As some of you know my life is crap and just keeps getting worse, the love of my life is running off to find happiness, he had some kind of mental breakdown after a death in the family which led him to blame me, our child and our home for his misery.
He is leaving soon and as I dont work I fear eviction, nothing I have tried has worked, I've spoken to doctors, charities and the police no help at all, I've tried reaching out to him.
in my desperation I turned to jesus, I've believed in god for a long time but being born into a very narrow minded atheist family I've kept myself to myself, I have a cross, I pray thanks thats it, I got a bible last year to learn but until all this nightmare kicked off I'd never been in church.
Now I go almost everyday, I write prayer requests in the church books and use online prayer sites, as I type this I know well over 100 people have prayed for my family, at least 12 today alone.
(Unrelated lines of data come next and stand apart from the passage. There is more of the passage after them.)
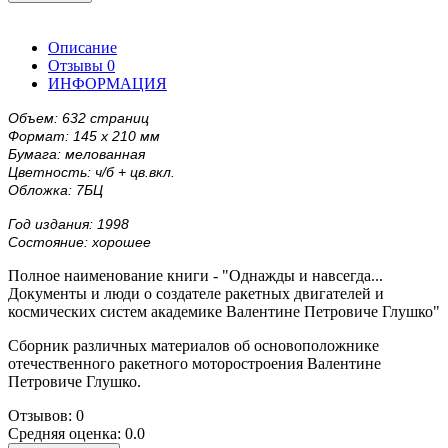
Описание
Отзывы
0
ИНФОРМАЦИЯ
Объем: 632 страниц
Формат: 145 х 210 мм
Бумага: мелованная
Цветность: ч/б + цв.вкл.
Обложка: 7БЦ
Год издания: 1998
Состояние: хорошее
Полное наименование книги - "Однажды и навсегда...
Документы и люди о создателе ракетных двигателей и
космических систем академике Валентине Петровиче Глушко"
Сборник различных материалов об основоположнике
отечественного ракетного моторостроения Валентине
Петровиче Глушко.
Отзывов: 0
Средняя оценка: 0.0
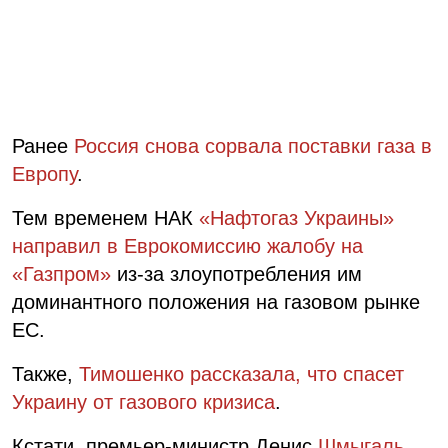
Ранее
Россия снова сорвала поставки газа в
Европу
.
Тем временем НАК
«Нафтогаз Украины»
направил в Еврокомиссию жалобу на
«Газпром»
из-за злоупотребления им
доминантного положения на газовом рынке
ЕС.
Также,
Тимошенко рассказала, что спасет
Украину от газового кризиса
.
Кстати, премьер-министр Денис
Шмыгаль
I don't care if you dear reader believe in god or not but it has shown me that despite the media endlessly trying to divide us, make out we are all selfish, deceitful creatures there is still plenty of good people in this world who do care and thats worth something, dont let the world media cloud your view and make you jaded towards humanity because of the actions of a few in power. have faith in your fellow man at least if not with god also.
As I sat in church today despairing and pleading to jesus a lady walked in looked at the notes on the prayer board and prayed for my family. people do care, remember that.